## Information provided

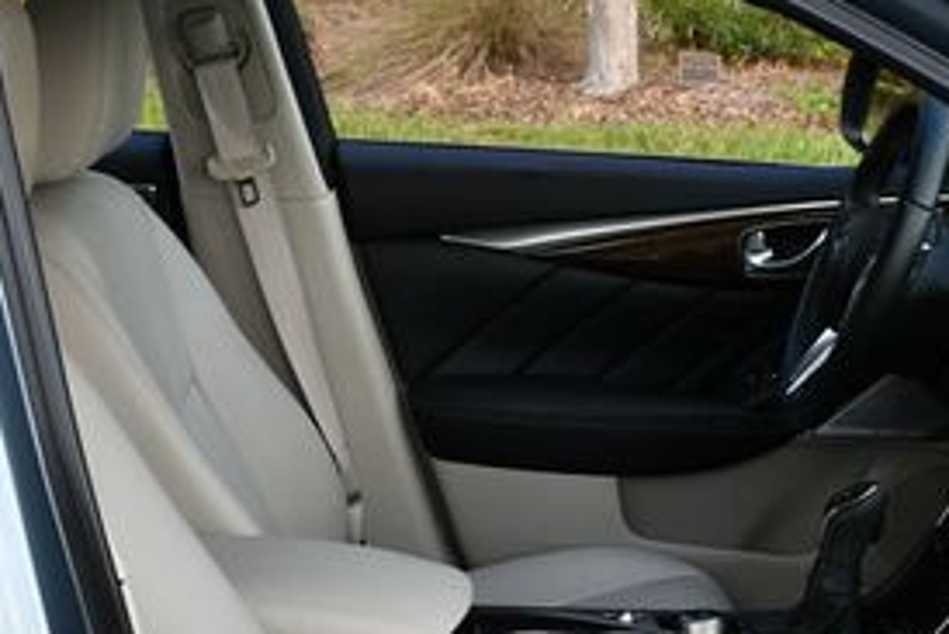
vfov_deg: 15.8
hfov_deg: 24.1
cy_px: 700
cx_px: 575
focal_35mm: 84
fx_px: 2215
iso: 220
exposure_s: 1/250
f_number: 5.6
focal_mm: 18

## Instructions to follow
An exact copy of the listing above is to be set down, with no pictures in it.

## Exercise answer
vfov_deg: 15.8
hfov_deg: 24.1
cy_px: 700
cx_px: 575
focal_35mm: 84
fx_px: 2215
iso: 220
exposure_s: 1/250
f_number: 5.6
focal_mm: 18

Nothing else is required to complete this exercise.